___ Exercise input ___

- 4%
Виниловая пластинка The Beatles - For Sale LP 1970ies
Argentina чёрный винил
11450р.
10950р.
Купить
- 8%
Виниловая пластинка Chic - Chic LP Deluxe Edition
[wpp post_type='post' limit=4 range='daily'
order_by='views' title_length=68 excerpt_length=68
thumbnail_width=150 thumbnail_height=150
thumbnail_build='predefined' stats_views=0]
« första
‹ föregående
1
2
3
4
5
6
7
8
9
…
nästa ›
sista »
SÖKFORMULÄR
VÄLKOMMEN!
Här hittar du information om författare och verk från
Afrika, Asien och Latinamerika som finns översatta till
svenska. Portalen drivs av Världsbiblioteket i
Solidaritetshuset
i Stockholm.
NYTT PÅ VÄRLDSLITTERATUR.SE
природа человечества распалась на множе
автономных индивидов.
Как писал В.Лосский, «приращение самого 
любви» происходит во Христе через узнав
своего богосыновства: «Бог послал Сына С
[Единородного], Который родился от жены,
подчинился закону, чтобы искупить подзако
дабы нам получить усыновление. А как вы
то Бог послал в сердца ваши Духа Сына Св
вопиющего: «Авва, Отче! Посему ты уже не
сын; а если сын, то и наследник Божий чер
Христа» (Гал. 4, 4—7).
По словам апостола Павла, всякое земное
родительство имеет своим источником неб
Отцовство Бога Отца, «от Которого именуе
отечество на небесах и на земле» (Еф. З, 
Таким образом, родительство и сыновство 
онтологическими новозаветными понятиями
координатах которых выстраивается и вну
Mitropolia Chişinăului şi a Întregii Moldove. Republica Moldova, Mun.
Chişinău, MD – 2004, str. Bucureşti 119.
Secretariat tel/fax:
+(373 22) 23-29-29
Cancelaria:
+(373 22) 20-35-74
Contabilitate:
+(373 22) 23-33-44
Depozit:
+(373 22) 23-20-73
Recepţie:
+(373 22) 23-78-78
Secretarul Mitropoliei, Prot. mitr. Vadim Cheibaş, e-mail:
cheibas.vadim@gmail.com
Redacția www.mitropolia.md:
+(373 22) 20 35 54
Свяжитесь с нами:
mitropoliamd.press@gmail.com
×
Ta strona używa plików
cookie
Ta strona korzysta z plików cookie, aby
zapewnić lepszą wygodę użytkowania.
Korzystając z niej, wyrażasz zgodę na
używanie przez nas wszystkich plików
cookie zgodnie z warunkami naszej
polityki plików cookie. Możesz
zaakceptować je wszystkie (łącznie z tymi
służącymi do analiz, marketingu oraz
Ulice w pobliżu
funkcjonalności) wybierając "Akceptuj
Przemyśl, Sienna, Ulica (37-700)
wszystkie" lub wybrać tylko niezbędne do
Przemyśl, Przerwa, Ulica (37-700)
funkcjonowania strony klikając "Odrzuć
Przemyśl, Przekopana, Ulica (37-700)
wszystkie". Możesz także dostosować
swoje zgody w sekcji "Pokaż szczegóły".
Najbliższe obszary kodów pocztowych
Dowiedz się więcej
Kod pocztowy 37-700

___

To do
Please locate each line in the data above that contains the word "Виниловая" and copy it out in full. The match is case-sensitive.

Exercise output
Виниловая пластинка The Beatles - For Sale LP 1970ies
Виниловая пластинка Chic - Chic LP Deluxe Edition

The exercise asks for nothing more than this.